- Origin: Bloomington, Indiana, U.S.
- Years active: 1980–2022
- Website: NewPlays.org Current Staff: Chad Rabinovitz - Producing Artistic Director Jessica Reed - Managing Director Susan Jones - Literary Manager David Sheehan - Associate Artistic Director Current Board President- David Chadwick

= Bloomington Playwrights Project =

Theatre not-for-profit

The Bloomington Playwrights Project (BPP) was a not-for-profit arts organization in Bloomington, Indiana. The BPP's mission states that it is "dedicated to the furthering of new original plays and theatre." The BPP only produces original work. It also holds playwriting contests and offers programs and classes in playwriting and acting.

==History==

Tom Moseman and Jim Leonard founded the BPP in 1979, seeking to create a venue for local playwrights that would serve as an alternative to Indiana University. The first productions, including Leonard's And They Dance Real Slow in Jackson and Greg Owens' Queen of Bakersfield, were done on a tight budget and fast-paced schedule. Eventually, the BPP established itself as the only theater in Indiana—and one of the few theaters in the entire country—dedicated to producing only new plays.

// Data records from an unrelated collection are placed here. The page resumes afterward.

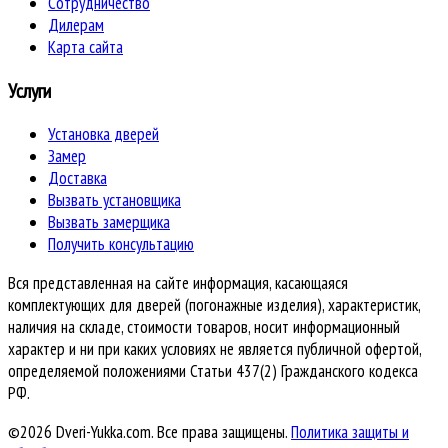
Сотрудничество
Дилерам
Карта сайта
Услуги
Установка дверей
Замер
Доставка
Вызвать установщика
Вызвать замерщика
Получить консультацию
Вся представленная на сайте информация, касающаяся
комплектующих для дверей (погонажные изделия), характеристик,
наличия на складе, стоимости товаров, носит информационный
характер и ни при каких условиях не является публичной офертой,
определяемой положениями Статьи 437(2) Гражданского кодекса
РФ.
©2026 Dveri-Yukka.com. Все права защищены.
Политика защиты и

In 1993, BPP benefactor Reva Shiner helped establish an annual new play competition, the Reva Shiner Full Length Play Contest, which brought submissions of scripts from all around the country, including work from both established and up-and-coming playwrights. In its first year of existence the contest, which awards the winner both a cash prize and a full production, was won by Glenn Alterman and his play Nobody’s Flood. Subsequent winners include Between Men and Cattle by Richard Kalinoski; Sister Calling My Name by Buzz McLaughlin; Medea With Child by Janet Burroway; Alice in Ireland by Judy Sheehan; The Return of Morality by Jamie Pachino; Outrage by Itamar Moses; and Maleficia by Suzanne Wingrove. Many of these plays have gone on to win additional awards and high-profile productions.
In 2010, a new competition for dramatic plays was established. The Woodward/Newman Drama Award is an exclusive honor offered by Bloomington Playwrights Project, sponsored by Newman's Own Foundation, remembering the many great dramas Joanne Woodward and Paul Newman performed in together. The winner is awarded a prize of $3,000 and a full production as part of the BPP's Mainstage season.

Other playwrights who have had work produced at the BPP include Israel Horovitz, Wendy MacLeod, Craig Wright, Toni Press-Coffman, Michael Healey, Sheila Callaghan, Don Zolidis, Jim Henry, Arlene Hutton, OyamO, Trista Baldwin, Eric Pfeffinger, Susan Lieberman, Marsha Estell, Janet Allard, Henry Murray, and Suzanne Bradbeer.

The BPP began performing in a simple black box space, but now has two theater spaces: the Timothy J. Wiles mainstage and the Lora Shiner Studio. It produces a full subscription season, and at various times in its recent history has also hosted a drama school, a children's play festival, resident improv and sketch comedy troupes, an edgy late-night theater series, and cutting-edge cabaret. In 2006 a substantial grant from the National Endowment for the Arts subsidized a festival of plays by Latino and Latina writers.

In 2022, the BPP merged with Cardinal Stage and Pigasus Institute to form Constellation Stage and Screen, an arts organization producing theatre and film as well as educational programming.